___ EXTRACT

And today, I had a full set. The things which infiltrate our lives can be so strangely wonderful.

Thursday, November 04, 2004

Ambushed At The Polls

US President George W Bush has won a second term. The event seems to resonate beyond its small 21st Century borders, summoning forth old ghosts and pointing towards future spectres. And yet, it came down to a simple equation. The man who was more real to more people won.

Quoting from Lepanto again:

The Pope was in his chapel before day or battle broke,
 (Don John of Austria is hidden in the smoke.)
The hidden room in man's house where God sits all the year,
The secret window whence the world looks small and very dear.
He sees as in a mirror on the monstrous twilight sea
The crescent of his cruel ships whose name is mystery...


President Bush, for all his apparent inability to forge international consensus, or even to bow to its seeming necessity, has got some painful issues very clear in his mind. He has the largest weapon of mass destruction of all, the United States of America. He has a domestic plurality now, of sorts — he has increased his legitimate right to govern, both in the popular vote and in the electoral college, and with both houses of Congress sharing his affiliation. He is not shy to use any of that.

He knows how to build a win out of chaos and what looked like a 50/50 split all the way down to the wire. He knows how to fight a war abroad while putting out fires at home. He seems to have a horrible socioeconomic record, though, but things in those areas may yet come right. Even more important, he knows who his enemies are and doesn't try to make peace with those who won't make peace themselves. He is no wimp.

In the final analysis, the bottom line for most people was, "Will the man we vote for be true to himself? Will he make decisions in good faith, whether right or wrong?" It was hard to tell with Senator John Kerry.

Debating Our Destiny

Does anyone still remember Dukakis-Bentsen vs Bush-Quayle in 1988? For those who weren't around then, or who, in the famous words of the late President Reagan, cannot recall, it might be educational to look back 16 years, to a time when things were debated with a civilised passion. This entry is linked to the 1988 Vice-Presidential Debate between Senator Lloyd Bentsen and Senator Dan Quayle. It has some very good moments in it.

The Long Day Wanes

It's night in monsoon Singapore. The streets are redolent with damp mineral scents, and all around is the faint dripping of old rain. It has been a very long day for me, fatiguing to the heart and mind. It is also the time of year when colleagues depart, when the shifting exigencies of service demand movement, change, renewal.

=====

Saturday morning she came
She had boxed her years away -
Several packages, her name
Quietly upon them lay.

They carted her life downstairs;
She had always been modest,
She never gave herself airs,
Always had given her best.

Like caterpillars work hard
She had worked lovingly here;
Now her cocoon has been made
She will shortly disappear.

Only to reappear; for
Butterflies sometimes return,
Gracing trees they knew once more
With caterpillar concern.

Wednesday, November 03, 2004

Change

It's easy to say that change is the only constant — that's very glib. But it isn't. Change is what masters us in the end; nobody can always win, nobody can always be young; nobody can always be the brightest, the best, the bravest.

Times change — and we must change with them. Tempus mutantur, et nos mutamur in illis.

Tuesday, November 02, 2004

Duty With Honour

It's odd, the kind of things that one reflects on as one heads deeper into one's middle years. I slept awkwardly, awoke, realised it was yet too early to be awake, and found myself thinking about the oddest thing — the familiar soldier's triad, 'Duty, Honour, Country'.

______
___ STUDY MATERIAL

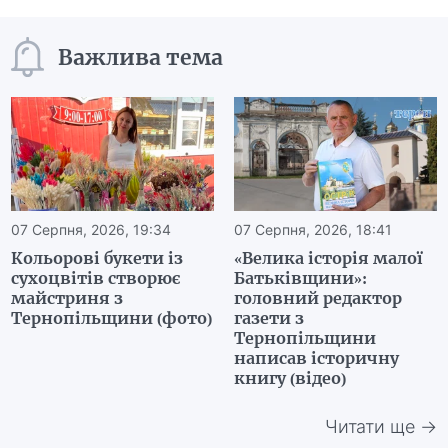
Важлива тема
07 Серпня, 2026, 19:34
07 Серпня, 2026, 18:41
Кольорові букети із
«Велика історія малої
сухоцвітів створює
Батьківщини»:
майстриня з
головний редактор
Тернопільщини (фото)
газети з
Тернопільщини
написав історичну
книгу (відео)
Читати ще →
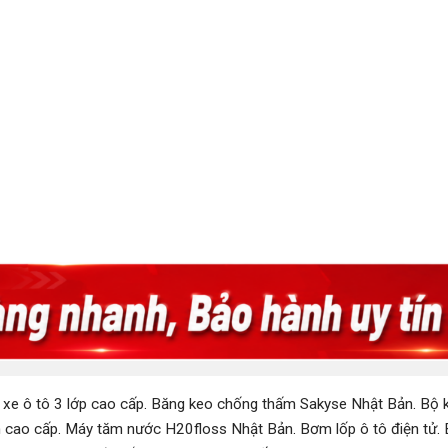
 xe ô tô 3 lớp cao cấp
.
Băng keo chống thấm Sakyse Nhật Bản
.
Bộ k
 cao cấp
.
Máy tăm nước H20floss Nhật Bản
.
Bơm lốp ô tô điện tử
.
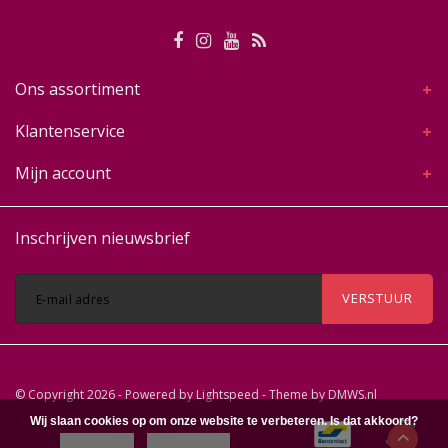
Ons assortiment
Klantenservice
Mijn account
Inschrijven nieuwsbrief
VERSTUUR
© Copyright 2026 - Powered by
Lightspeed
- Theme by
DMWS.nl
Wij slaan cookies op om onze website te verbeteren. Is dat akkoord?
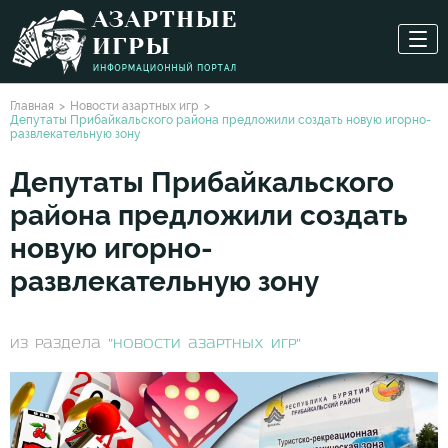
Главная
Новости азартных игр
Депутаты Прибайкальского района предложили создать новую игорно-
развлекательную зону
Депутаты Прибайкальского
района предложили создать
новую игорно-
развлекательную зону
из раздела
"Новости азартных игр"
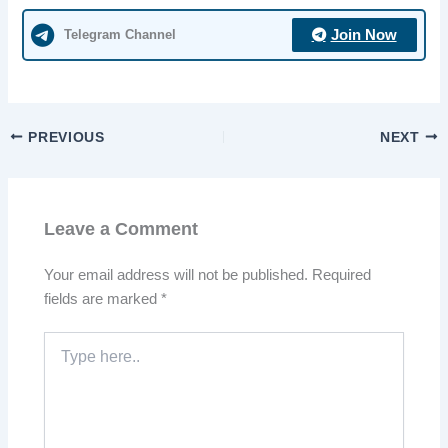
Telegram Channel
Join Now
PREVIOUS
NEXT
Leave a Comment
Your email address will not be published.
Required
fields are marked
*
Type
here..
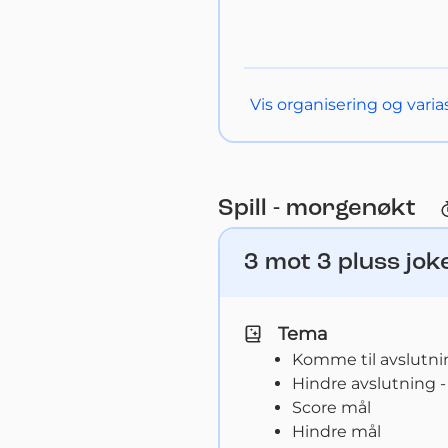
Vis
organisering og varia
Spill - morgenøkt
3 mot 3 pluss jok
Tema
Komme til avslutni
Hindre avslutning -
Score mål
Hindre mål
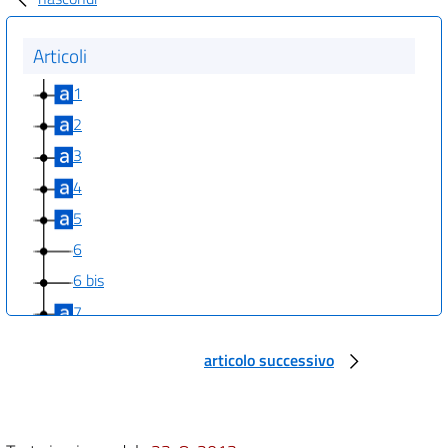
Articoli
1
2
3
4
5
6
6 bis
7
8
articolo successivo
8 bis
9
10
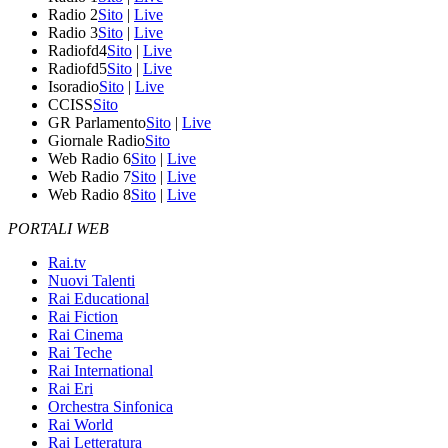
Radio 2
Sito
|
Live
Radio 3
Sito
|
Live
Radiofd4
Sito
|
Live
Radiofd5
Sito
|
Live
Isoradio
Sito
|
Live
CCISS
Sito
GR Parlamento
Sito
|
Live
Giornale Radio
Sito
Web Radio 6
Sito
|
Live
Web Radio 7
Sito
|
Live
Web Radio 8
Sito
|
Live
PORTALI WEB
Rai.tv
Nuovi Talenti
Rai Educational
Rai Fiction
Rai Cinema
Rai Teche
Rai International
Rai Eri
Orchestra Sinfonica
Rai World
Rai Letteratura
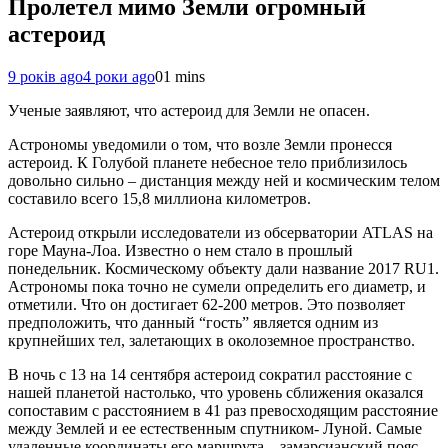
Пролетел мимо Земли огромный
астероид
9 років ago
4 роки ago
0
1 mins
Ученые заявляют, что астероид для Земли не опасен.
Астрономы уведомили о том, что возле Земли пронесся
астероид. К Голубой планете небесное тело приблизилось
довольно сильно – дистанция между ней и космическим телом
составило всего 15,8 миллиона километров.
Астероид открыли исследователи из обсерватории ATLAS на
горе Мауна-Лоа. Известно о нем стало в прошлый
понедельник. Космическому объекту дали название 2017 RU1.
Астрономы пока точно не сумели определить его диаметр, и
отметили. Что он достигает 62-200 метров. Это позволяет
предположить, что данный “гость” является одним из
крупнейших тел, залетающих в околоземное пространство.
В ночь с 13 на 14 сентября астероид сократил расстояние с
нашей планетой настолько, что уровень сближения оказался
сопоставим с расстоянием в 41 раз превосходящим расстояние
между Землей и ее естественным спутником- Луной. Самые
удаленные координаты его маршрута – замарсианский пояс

______

» ACTIVITIES:
1: Could you copy the part of the blog excerpt that opens with the words containing "Ambushed At The" and closes with "in the smoke.)"?
2: Answer these questions about the blog excerpt:
(a) Which 1988 debate is the entry "Debating Our Destiny" linked to?
(b) Which city is named as the setting on the monsoon night?
(c) Which soldier's triad does the writer think about after waking too early?
3: Could you pick up the blog excerpt after its last sentence and keep writing?
The listing has no connection to the blog excerpt.

» RESPONSES BY ITEM NUMBER:
1:
Ambushed At The Polls

US President George W Bush has won a second term. The event seems to resonate beyond its small 21st Century borders, summoning forth old ghosts and pointing towards future spectres. And yet, it came down to a simple equation. The man who was more real to more people won.

Quoting from Lepanto again:

The Pope was in his chapel before day or battle broke,
 (Don John of Austria is hidden in the smoke.)

2:
(a) The 1988 Vice-Presidential Debate between Senator Lloyd Bentsen and Senator Dan Quayle.
(b) Singapore.
(c) 'Duty, Honour, Country'.

3:
And in what odd way was I thinking about these things? Perhaps the strangest thing was that for a few moments, I was seeing in my mind two pairs of quatrains from A E Housman. The first pair was his Epitaph on an Army of Mercenaries:

These, in the day when heaven was falling
The hour when earth's foundations fled,
Followed their mercenary calling,
And took their wages, and are dead.

Their shoulders held the sky suspended;
They stood, and earth's foundations stay;
What God abandoned, these defended,
And saved the sum of things for pay.


So paltry, it seems, that men might die simply because they were paid to do so. Such a tattered thing, honour might seem, when it is paid for in gold (or silver) and not in some more abstract, more noble coin of the spirit. But that is not the tenor of the epitaph at all — rather, it suggests that from base foundations something greater might spring; it suggests that salvation might come from the businesslike and mundane, not only from the spiritual and divine.

The other two quatrains are the last two of Housman's Jubilee poem, 1887:

'God save the Queen' we living sing,
From height to height 'tis heard;
And with the rest your voices ring,
Lads of the Fifty-Third.

Oh, God will save her, fear you not:
Be you the men you've been,
Get you the sons your fathers got,
And God
will save the Queen.

The dead in this poem are as dead as those in the first. The only difference is that Housman speaks of them as "...friends of ours/Who shared the work with God." How unalike the mercenaries in the other poem! Their rest seems more sacred, more remembered. Yet, in both poems, one sees that both kinds have done the work of God — a deliberately absent hand in the former, a partner in the latter — and both have some kind of memorial.

So what of 'Duty, Honour, Country'? One is often tempted to go with Wilfred Owen and say, "... that old lie: dulce et decorum est pro patria mori." Still, amid the cynicism and the human unbelief, there is a place for heroism, whether as a duty or an honour — and some might add, whether for God or for country.

I have no idea why one wakes in the middle of the night with such thoughts echoing in one's head, like beacons casting the sight of flame from one dark hill to another. Like a soldier, one awakes, does one's duty, and returns to rest. How odd.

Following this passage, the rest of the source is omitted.